وَقَيَّضْنَا لَهُمْ قُرَنَاءَ فَزَيَّنُوا لَهُمْ مَا بَيْنَ أَيْدِيهِمْ وَمَا خَلْفَهُمْ وَحَقَّ عَلَيْهِمُ الْقَوْلُ فِي أُمَمٍ قَدْ خَلَتْ مِنْ قَبْلِهِمْ مِنَ الْجِنِّ وَالْإِنْسِ ۖ إِنَّهُمْ كَانُوا خَاسِرِينَ
Süleyman Ateş
Biz onlara birtakım (kötü) arkadaşlar sardırdık. Onların önlerinde ve arkalarında bulunan herşeyi onlara süslü gösterdiler (yaptıkları işlerin güzel olduğunu söylediler). Kendilerinden önce gelip geçmiş olan cin ve insan topluluklarına (uygulanan) söz, kendilerine de gerekli oldu (bunlar da azabı hak ettiler), çünkü hep ziyanda idiler.
Alİ Bulaç
Biz onlara birtakım yakın-kimseleri 'kabuk gibi üzerlerine kaplattık,' onlar da, önlerinde ve arkalarında olanları kendilerine süslü gösterdiler.
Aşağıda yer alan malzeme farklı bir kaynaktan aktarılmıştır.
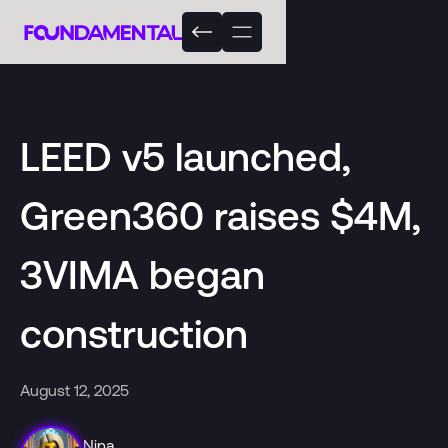
LEED v5 launched,
Green360 raises $4M,
3VIMA began
construction
August 12, 2025
Nina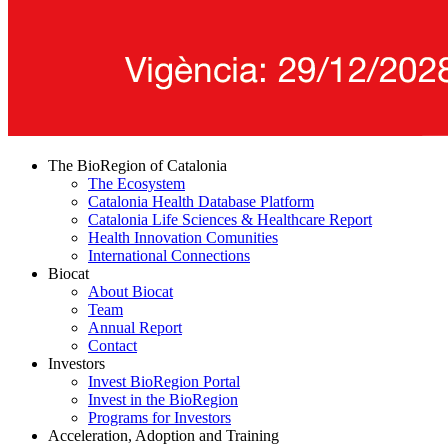
The BioRegion of Catalonia
The Ecosystem
Catalonia Health Database Platform
Catalonia Life Sciences & Healthcare Report
Health Innovation Comunities
International Connections
Biocat
About Biocat
Team
Annual Report
Contact
Investors
Invest BioRegion Portal
Invest in the BioRegion
Programs for Investors
Acceleration, Adoption and Training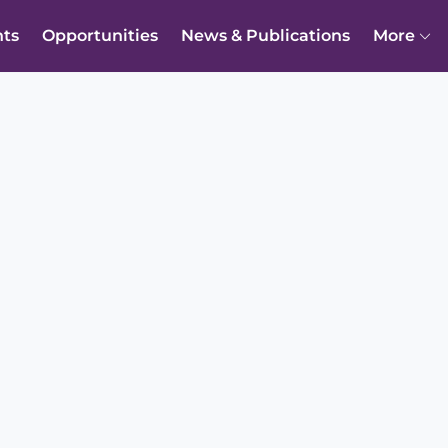
nts
Opportunities
News & Publications
More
Cinlerden ve insanlardan kendilerinden önce gelip-geçmiş ümmetlerde (yürürlükte tutulan azap) sözü onların üzerine hak oldu. Çünkü onlar, hüsrana uğrayan kimselerdi.
Diyanet İşleri
Onların yanına bir takım yardakçılar koyarız da geçmişlerini geleceklerini onlara güzel gösterirler. Verilen söz, gerek cinlerden ve gerekse insanlardan, gelip geçmiş ümmetler içinde, onların aleyhine gerçekleşmiştir. Doğrusu onlar hüsranda idiler.
Abdulbakî Gölpınarlı
Ve onlara öyle arkadaşlar hazırladık ve verdik ki önlerindeki dünya işlerini ve artlarındaki ahireti inkar etmeyi bezediler onlara ve onlardan önce, cinlerden ve insanlardan gelip geçmiş ümmetler arasında azap hükmünü hakettiler, şüphe yok ki onlar, ziyana uğrayanlardandı.
Öztürk
Biz onları birtakım yakınlarla/dostlarla çevreleyip sardık da onlar, önlerinde ve arkalarında ne varsa bunlara süslü gösterdiler. Kendilerinden önceki cin ve insan ümmetleri için hak olan söz, bunlar aleyhine de hak oldu. Çünkü bunlar, hüsrana uğrayanlardı.
Çeviriyazı
veḳayyaḍnâ lehüm ḳuranâe fezeyyenû lehüm mâ beyne eydîhim vemâ ḫalfehüm veḥaḳḳa `aleyhimü-lḳavlü fî ümemin ḳad ḫalet min ḳablihim mine-lcinni vel'ins. innehüm kânû ḫâsirîn.
Diyanet Vakfı
Biz onlara birtakım arkadaşlar musallat ettik de onlar önlerinde ve arkalarında ne varsa hepsini bunlara süslü gösterdiler. Kendilerinden önce gelip geçmiş olan cinler ve insanlar için (uygulanan) azap onlara da gerekli olmuştur. Kuşkusuz onlar hüsrana düşenlerdi.
Elmalılı Hamdi Yazır
Biz onlara birtakım arkadaşlar musallat ettik de onlar kendilerine önlerinde ve arkalarında ne varsa hepsini güzel gösterdiler. Böylece kendilerinden önce gelip, geçmiş olan cin ve insan toplulukları hakkındaki, azab sözü onlar için de hak oldu. Doğrusu onların hepsi de kendilerine yazık etmişlerdir.
Suat Yıldırım
Biz onların yanına birtakım arkadaşlar katarız. Bunlar, onların önlerinde ve arkalarında ne varsa yaptıkları her türlü işi süsler, cazip gösterirler.Böylece cinlerden ve insanlardan gelmiş geçmiş toplumlar hakkında yürürlükte olan cezalandırma hükmü, onlar hakkında da gerekli olur.Çünkü onların hepsi kendilerini hüsrana atmışlardı. [43,36-37]
Edip Yüksel
Geçmişlerini ve geleceklerini onlara güzel gösteren birtakım arkadaşları onlara atadık. Kendilerinden önce gelip geçmiş cin ve insan toplumları için gerçekleşen o söz kendileri için de geçerli oldu. Onlar kaybetmişlerdi.